### Data
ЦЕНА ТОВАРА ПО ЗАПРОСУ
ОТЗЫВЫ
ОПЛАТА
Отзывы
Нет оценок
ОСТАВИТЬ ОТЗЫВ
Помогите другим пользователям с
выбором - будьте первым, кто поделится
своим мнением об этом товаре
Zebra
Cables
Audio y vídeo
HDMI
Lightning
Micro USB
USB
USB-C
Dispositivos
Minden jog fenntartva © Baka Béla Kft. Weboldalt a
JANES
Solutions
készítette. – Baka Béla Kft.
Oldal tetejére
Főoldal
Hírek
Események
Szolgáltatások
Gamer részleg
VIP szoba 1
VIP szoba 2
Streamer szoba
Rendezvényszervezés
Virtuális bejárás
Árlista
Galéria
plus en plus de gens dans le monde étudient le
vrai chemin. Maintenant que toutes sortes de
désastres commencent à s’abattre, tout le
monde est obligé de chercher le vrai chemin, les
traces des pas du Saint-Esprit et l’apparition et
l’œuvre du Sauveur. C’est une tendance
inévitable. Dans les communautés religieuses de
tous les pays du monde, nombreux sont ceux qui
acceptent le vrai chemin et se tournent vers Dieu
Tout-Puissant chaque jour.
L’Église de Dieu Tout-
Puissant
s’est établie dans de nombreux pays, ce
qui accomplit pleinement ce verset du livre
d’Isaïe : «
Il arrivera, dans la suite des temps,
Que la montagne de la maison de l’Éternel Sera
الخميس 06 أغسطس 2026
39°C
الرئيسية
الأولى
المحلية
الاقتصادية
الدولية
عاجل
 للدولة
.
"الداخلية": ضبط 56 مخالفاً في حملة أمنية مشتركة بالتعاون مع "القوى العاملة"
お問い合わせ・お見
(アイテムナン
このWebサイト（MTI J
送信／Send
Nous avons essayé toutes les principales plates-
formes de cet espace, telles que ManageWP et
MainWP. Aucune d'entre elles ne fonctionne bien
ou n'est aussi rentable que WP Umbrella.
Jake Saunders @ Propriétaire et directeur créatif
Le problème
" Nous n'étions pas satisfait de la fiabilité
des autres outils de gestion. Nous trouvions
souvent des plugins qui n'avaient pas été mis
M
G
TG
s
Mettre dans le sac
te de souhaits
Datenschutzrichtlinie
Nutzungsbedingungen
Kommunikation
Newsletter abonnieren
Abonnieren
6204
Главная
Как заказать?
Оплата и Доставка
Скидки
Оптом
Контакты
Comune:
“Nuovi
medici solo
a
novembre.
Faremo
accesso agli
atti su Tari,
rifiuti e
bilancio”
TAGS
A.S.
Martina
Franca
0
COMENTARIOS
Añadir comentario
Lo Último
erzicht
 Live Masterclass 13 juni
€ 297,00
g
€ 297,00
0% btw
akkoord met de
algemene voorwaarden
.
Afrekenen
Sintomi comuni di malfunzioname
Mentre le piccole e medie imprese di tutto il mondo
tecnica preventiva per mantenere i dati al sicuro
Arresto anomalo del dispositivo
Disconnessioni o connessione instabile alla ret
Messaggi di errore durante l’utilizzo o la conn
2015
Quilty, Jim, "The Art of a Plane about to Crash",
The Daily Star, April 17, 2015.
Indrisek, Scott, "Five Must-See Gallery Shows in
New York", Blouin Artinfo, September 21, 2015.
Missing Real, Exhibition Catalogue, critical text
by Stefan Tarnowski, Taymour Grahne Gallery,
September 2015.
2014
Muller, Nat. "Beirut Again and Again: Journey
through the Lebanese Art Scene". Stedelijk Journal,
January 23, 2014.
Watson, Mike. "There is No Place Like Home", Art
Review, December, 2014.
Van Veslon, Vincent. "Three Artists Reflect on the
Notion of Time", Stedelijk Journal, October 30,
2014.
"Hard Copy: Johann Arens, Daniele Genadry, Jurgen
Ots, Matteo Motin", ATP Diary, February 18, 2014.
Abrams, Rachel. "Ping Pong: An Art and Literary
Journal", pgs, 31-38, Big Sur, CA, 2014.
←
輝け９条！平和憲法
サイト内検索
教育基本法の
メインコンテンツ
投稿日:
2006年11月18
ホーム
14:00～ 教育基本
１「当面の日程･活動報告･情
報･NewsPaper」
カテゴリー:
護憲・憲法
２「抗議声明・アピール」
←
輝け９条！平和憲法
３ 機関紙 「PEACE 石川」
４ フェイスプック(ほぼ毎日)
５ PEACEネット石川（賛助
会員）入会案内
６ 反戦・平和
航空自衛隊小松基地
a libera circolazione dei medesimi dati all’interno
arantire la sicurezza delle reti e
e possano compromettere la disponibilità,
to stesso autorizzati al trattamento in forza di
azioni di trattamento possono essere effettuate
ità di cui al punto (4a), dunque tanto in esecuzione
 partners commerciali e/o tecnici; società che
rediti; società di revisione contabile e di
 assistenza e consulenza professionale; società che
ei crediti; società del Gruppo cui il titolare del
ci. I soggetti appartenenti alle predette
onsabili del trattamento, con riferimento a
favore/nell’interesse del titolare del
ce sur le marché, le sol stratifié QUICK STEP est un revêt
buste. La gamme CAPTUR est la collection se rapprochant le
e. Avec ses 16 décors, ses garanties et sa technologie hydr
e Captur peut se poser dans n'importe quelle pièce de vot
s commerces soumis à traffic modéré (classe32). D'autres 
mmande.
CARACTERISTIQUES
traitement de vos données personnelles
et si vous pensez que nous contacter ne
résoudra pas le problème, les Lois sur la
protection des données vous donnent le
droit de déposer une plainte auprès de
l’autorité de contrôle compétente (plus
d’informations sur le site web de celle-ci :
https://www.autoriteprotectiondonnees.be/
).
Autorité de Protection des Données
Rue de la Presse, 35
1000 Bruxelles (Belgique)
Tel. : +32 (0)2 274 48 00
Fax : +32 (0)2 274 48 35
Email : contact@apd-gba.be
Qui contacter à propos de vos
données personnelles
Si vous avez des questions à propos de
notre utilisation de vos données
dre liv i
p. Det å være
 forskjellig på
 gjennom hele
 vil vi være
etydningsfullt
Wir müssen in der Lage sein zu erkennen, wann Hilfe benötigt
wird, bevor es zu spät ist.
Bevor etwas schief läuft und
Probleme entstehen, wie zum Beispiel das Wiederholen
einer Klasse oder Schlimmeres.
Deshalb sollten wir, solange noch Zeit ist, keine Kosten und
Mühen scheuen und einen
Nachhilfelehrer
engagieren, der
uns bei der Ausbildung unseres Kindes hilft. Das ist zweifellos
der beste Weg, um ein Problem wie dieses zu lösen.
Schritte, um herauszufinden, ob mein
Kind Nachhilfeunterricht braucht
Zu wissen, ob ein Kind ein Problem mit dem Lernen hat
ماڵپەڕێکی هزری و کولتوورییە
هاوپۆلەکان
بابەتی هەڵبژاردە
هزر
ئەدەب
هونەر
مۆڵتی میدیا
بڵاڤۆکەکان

### Exercise prompt
Each line above with the string "Béla" in it should be located and copied.

### Answer area
Minden jog fenntartva © Baka Béla Kft. Weboldalt a
készítette. – Baka Béla Kft.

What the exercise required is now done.